As the active figure of a handsome young man, dressed for a journey, and followed by a porter bearing several packages and baskets, entered the orchard at a brisk pace, and with an air of gaiety and hope that accorded well with the morning, these three drew together, like the brothers of the sister Fates, or like the Graces most effectually disguised, or like the three weird prophets on the heath, and greeted him.
‘Happy returns, Alf!’ said the Doctor, lightly.
‘A hundred happy returns of this auspicious day, Mr Heathfield!’ said Snitchey, bowing low.
‘Returns!’ Craggs murmured in a deep voice, all alone.
‘Why, what a battery!’ exclaimed Alfred, stopping short, ‘and one – two – three – all foreboders of no good, in the great sea before me. I am glad you are not the first I have met this morning: I should have taken it for a bad omen. But, Grace was the first – sweet, pleasant Grace – so I defy you all!’
‘If you please, Mister, I was the first you know,’said Clemency Newcome. ‘She was walking out here, before sunrise, you remember. I was in the house.’
‘That’s true! Clemency was the first,’ said Alfred. ‘So I defy you with Clemency.’
‘Ha, ha, ha, – for Self and Craggs,’ said Snitchey. ‘What a defiance!’
‘Not so bad a one a
s it appears, may be,’ said Alfred, shaking hands heartily with the Doctor, and also with Snitchey and Craggs, and then looking round. ‘Where are the – Good Heavens!’
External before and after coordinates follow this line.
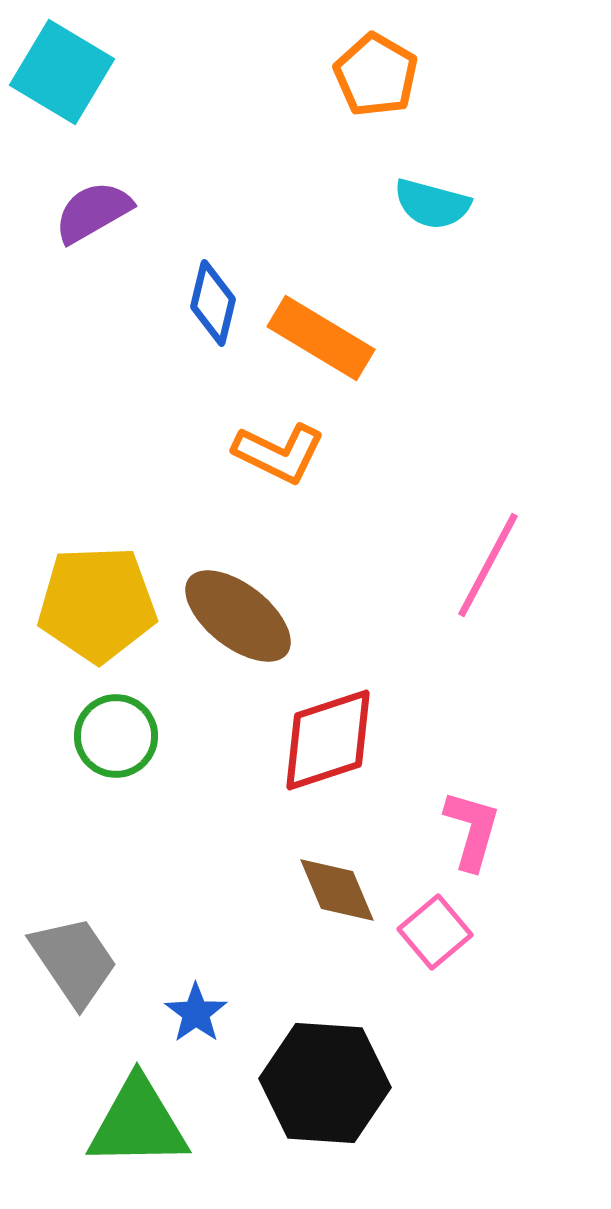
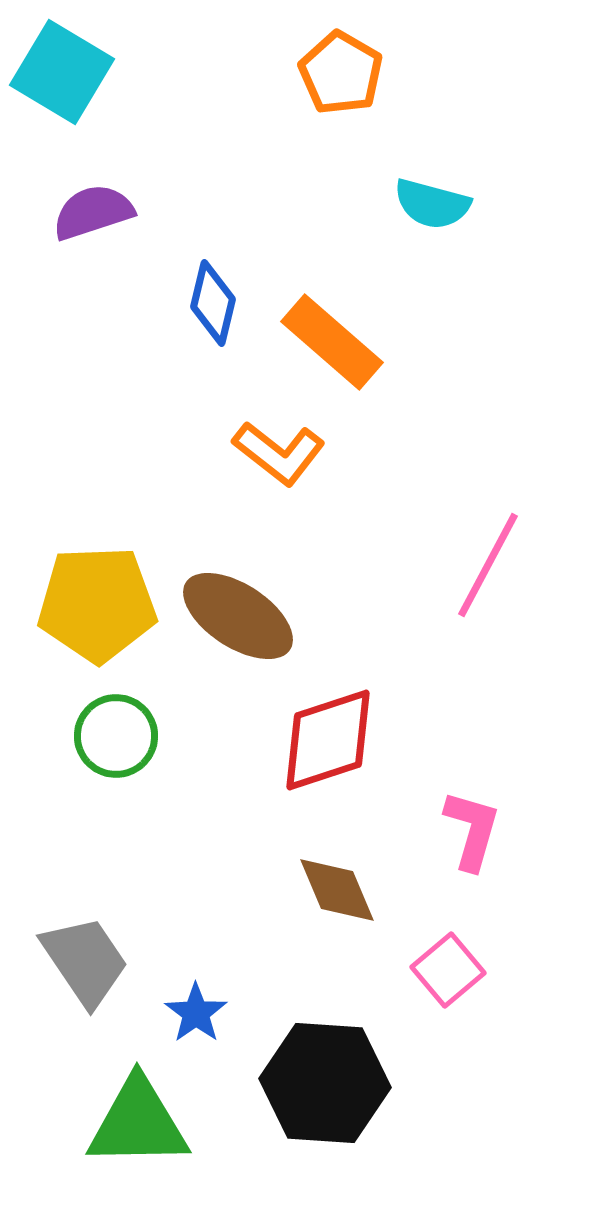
orange pentagon: moved 35 px left, 2 px up
purple semicircle: rotated 12 degrees clockwise
orange rectangle: moved 11 px right, 4 px down; rotated 10 degrees clockwise
orange L-shape: rotated 12 degrees clockwise
brown ellipse: rotated 5 degrees counterclockwise
pink square: moved 13 px right, 38 px down
gray trapezoid: moved 11 px right
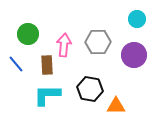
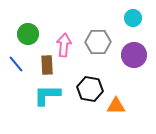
cyan circle: moved 4 px left, 1 px up
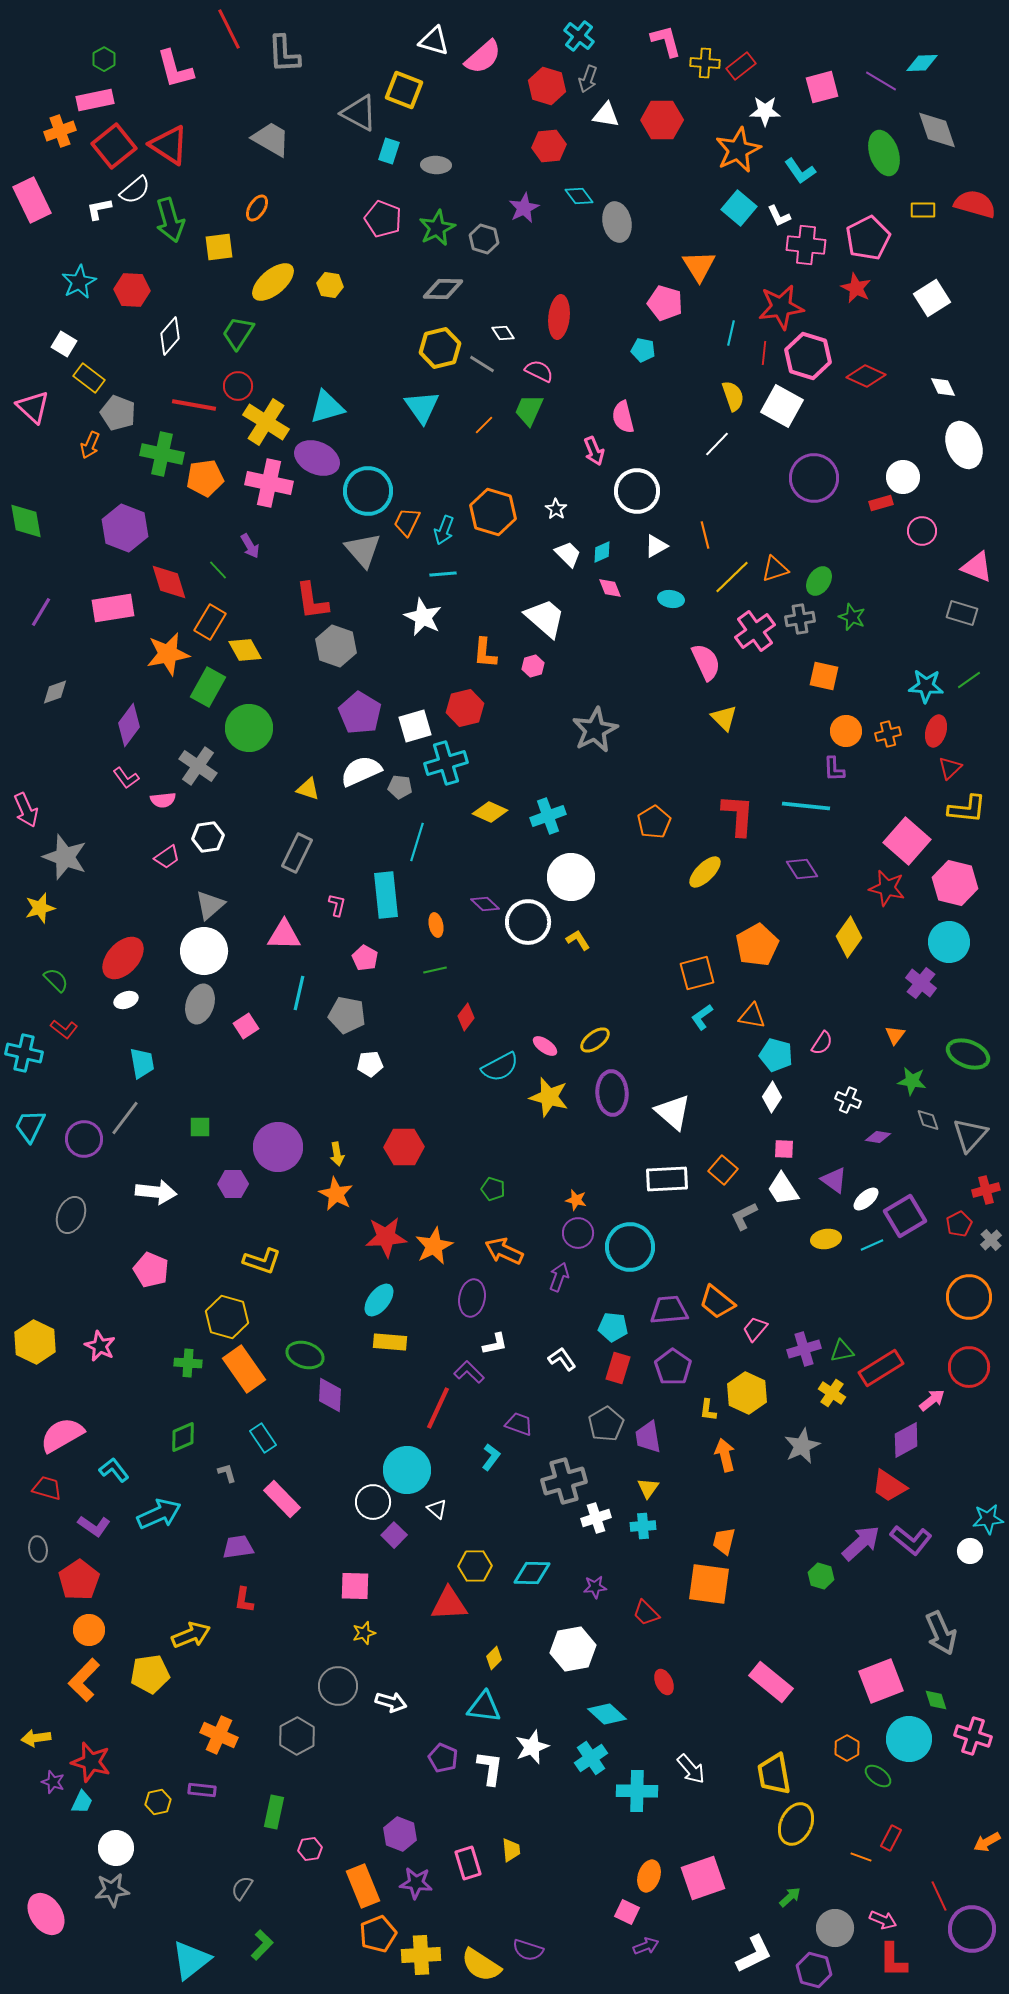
With a start, productive for the moment of a closer partnership between Jonathan Snitchey and Thomas Craggs than the subsisting articles of agreement in that wise contemplated, he hastily betook himself to where the sisters stood together, and – however, I needn’t more particularly explain his manner of saluting Marion first, and Grace afterwards, than by hinting that Mr Craggs may possibly have considered it ‘too easy.’
Perhaps to change the subject, Dr Jeddler made a hasty move towards the breakfast, and they all sat down at table. Grace presided; but so discreetly stationed herself, as to cut off her sister and Alfred from the rest of the company. Snitchey and Craggs sat at opposite corners, with the blue bag between them for safety; the Doctor took his usual position, opposite to Grace. Clemency hovered galvanically about the table, as waitress; and the melancholy Britain, at another and a smaller board, acted as Grand Carver of a round of beef and a ham.
‘Meat?’ said Britain, approaching Mr Snitchey, with the carving knife and fork in his hands, and throwing the question at him like a missile.
‘Certainly,’ returned the lawyer.
‘Do you want any?’ to Craggs.
‘Lean and well done,’ replied that gentleman.
Having executed these orders, and moderately supplied the Doctor (he seemed to know that nobody else wanted anything to eat), he lingered as near the Firm as he decently could, watching with an austere eye their disposition of the viands, and but once relaxing the severe expression of his face. This was on the occasion of Mr Craggs, whose teeth were not of the best, partially choking, when he cried out with great animation, ‘I thought he was gone!’